Helen hatte sich die Unterwäsche angezogen und schlüpfte nun in das schwarze Glitzerkleid, mühte sich kurz mit dem Reißverschluss am Rücken und betrachtete sich dann in der Spiegeltür des Kleiderschranks. So schlank wie vor 15 Jahren war sie nicht mehr, aber das Kleid umschmeichelte ihre Kurven. Die meisten Leute waren erstaunt, wenn sie Helens wahres Alter erfuhren, meist ging sie für Ende 20 durch. Sie stemmte die Hände in die Hüften, kokettierte mit ihrem Spiegelbild und sagte laut: Was soll ich mit Thomas, wenn ich sie alle haben kann? Ihr kesses Lächeln dazu überzeugte sie jedoch noch nicht einmal selbst. Thomas und sie hatten eine schöne Zeit gehabt, zumindest im ersten Jahr. Ob Thomas heute Abend vielleicht auch im Purple Monkey sein würde? Zu Beginn ihrer Beziehung waren sie manchmal gemeinsam dorthin zum Tanzen gegangen.

Helen wollte nicht weiter an Thomas denken. Sie ging ins Bad und begann, ihr Make-up aufzutragen. Lieber kein Mann als der falsche, sagte sie sich. Lieber alleine allein als in der Beziehung allein. Pärchen sind nicht automatisch glücklich… Schlechte Beziehungen im Bekanntenkreis gab es genug. Aber manchmal wäre es einfach schön, wenn sie jemand in den Arm nehmen würde. Wenn jemand beim Fernsehen neben ihr auf der Couch sitzen würde. Wenn sie jemandem von den Erlebnissen im Job erzählen könnte, wenn sie abends nach Hause kam. Helen trug losen Puder auf und tuschte dann die Wimpern nochmal nach.

Aber wie war es denn zum Schluss mit Thomas gewesen? Er hatte zwar neben ihr auf der Couch gesessen, war aber schon sauer gewesen, wenn er einmal nicht das Programm bestimmen konnte. Und meist hatte er geredet und Helen zugehört. Wirklich interessiert hatte er sich am Ende nicht mehr für Helens Sorgen, Wünsche und Träume. Hatte er das jemals?

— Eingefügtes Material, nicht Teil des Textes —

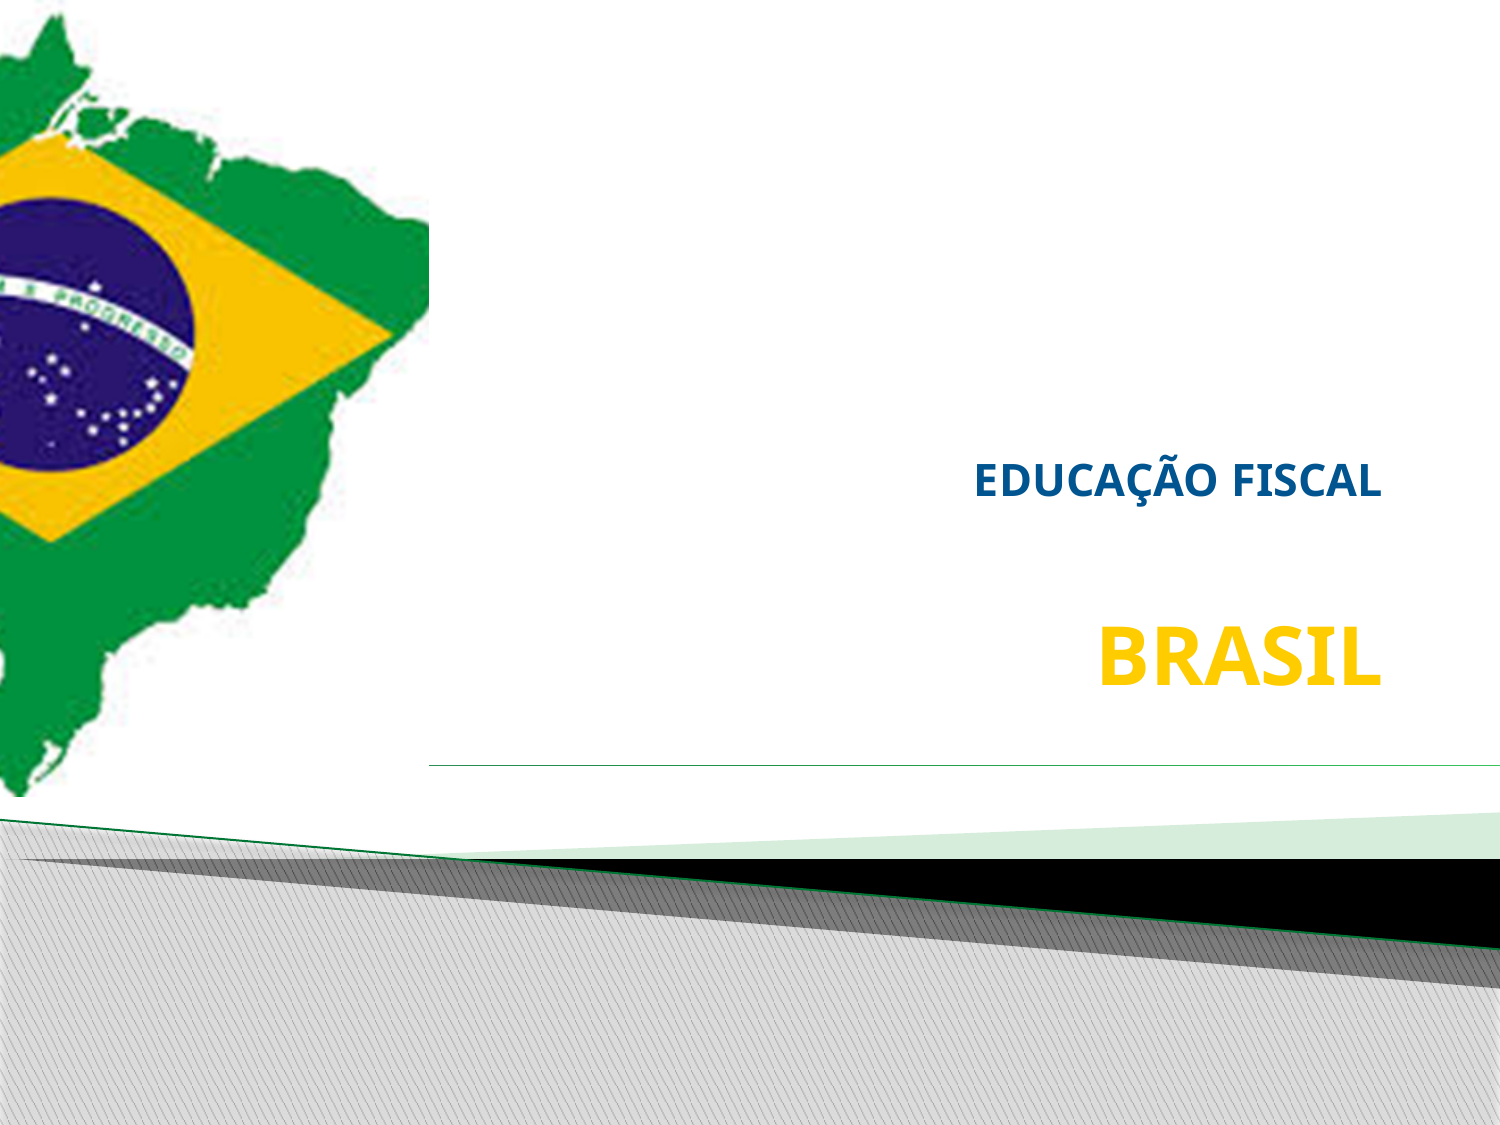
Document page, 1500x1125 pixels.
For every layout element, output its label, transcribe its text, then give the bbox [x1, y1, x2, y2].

picture [5, 859, 1500, 989]
title EDUCAÇÃO FISCAL BRASIL [434, 444, 1399, 710]
picture [0, 0, 429, 798]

Helen knipste das Licht im Bad aus. Sie zog die hochhackigen roten Sandalen an, prüfte ihr Spiegelbild ein letztes Mal, versuchte sich wieder an einem Lächeln, diesmal gelang es viel besser. Es wird sicher ein toller Abend, mit der Clique ist es doch immer lustig. Im Flur griff Helen nach ihrem Ausgehtäschchen und dem Autoschlüssel. Als sie die Wohnungstür hinter sich zuzog, dachte sie: Wer weiß, vielleicht lerne ich heute Abend jemanden kennen.